The U.S. Environmental Protection Agency is now seeking public comment on the “Approach for Estimating Exposures and Incremental Health Effects from Lead Due to Renovation Repair and Painting Activities in Public and Commercial Buildings.

The 162-page technical document details the modeling methodology that can be used to estimate the amount of lead in the environment and in people’s bodies, and health effects related to exposure to lead-based paint as a result of renovation, repair and painting activities in public and commercial buildings.

Wikimedia Commons

Lead-safe rules are now in place for residential and child-occupied settings. The EPA is considering expanding those to commercial and government buildings.
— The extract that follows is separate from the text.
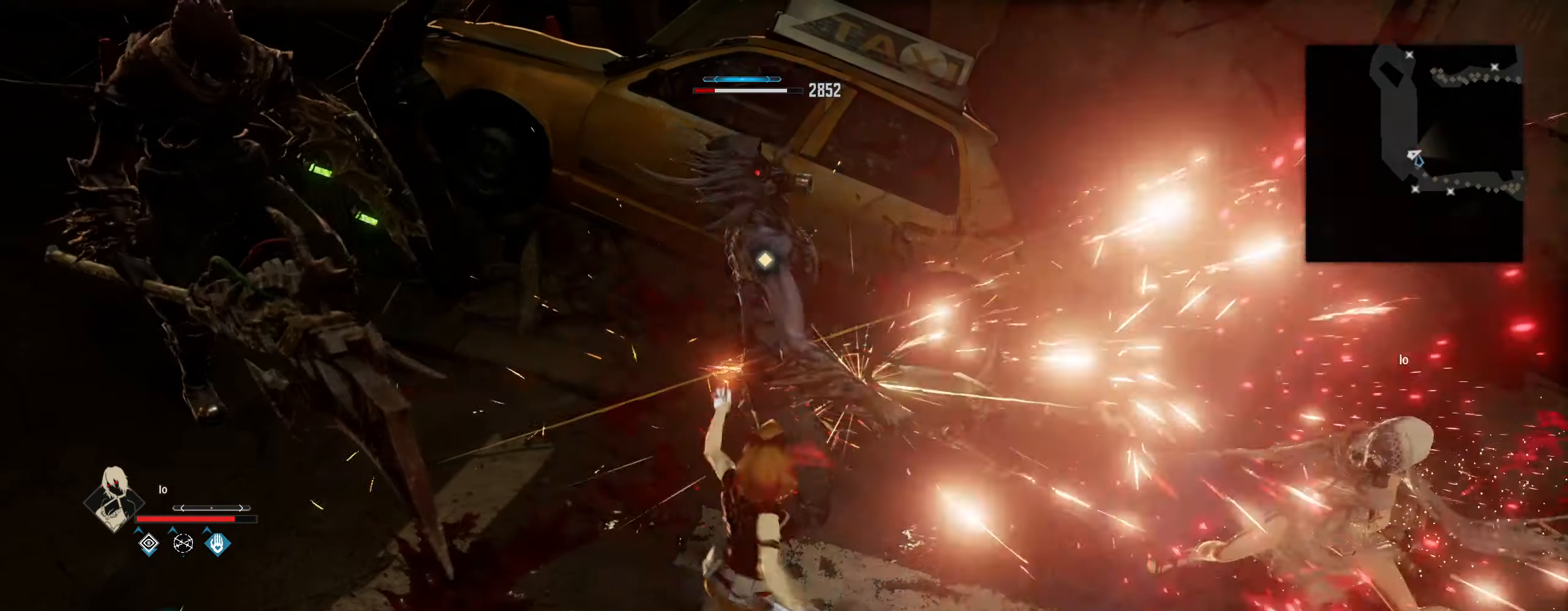
{"keys": [], "mouse": [], "mouse_move": "still", "events": [[67, "mouse_left", "up"], [334, "mouse_left", "down"], [434, "mouse_left", "up"]]}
The document was published Wednesday (Aug. 6) in the Federal Register, triggering a 45-day public comment period. A two-page Q&A summarizes the document.

Sizing Up the Problem

EPA is trying to develop an approach to identify incremental changes in blood lead levels and associated adverse health effects from a wide variety of renovation scenarios.

The document includes about 1.2 billion total interior modeling iterations, "which are believed to adequately describe the range and variability of scenarios considered in this analysis," the EPA says.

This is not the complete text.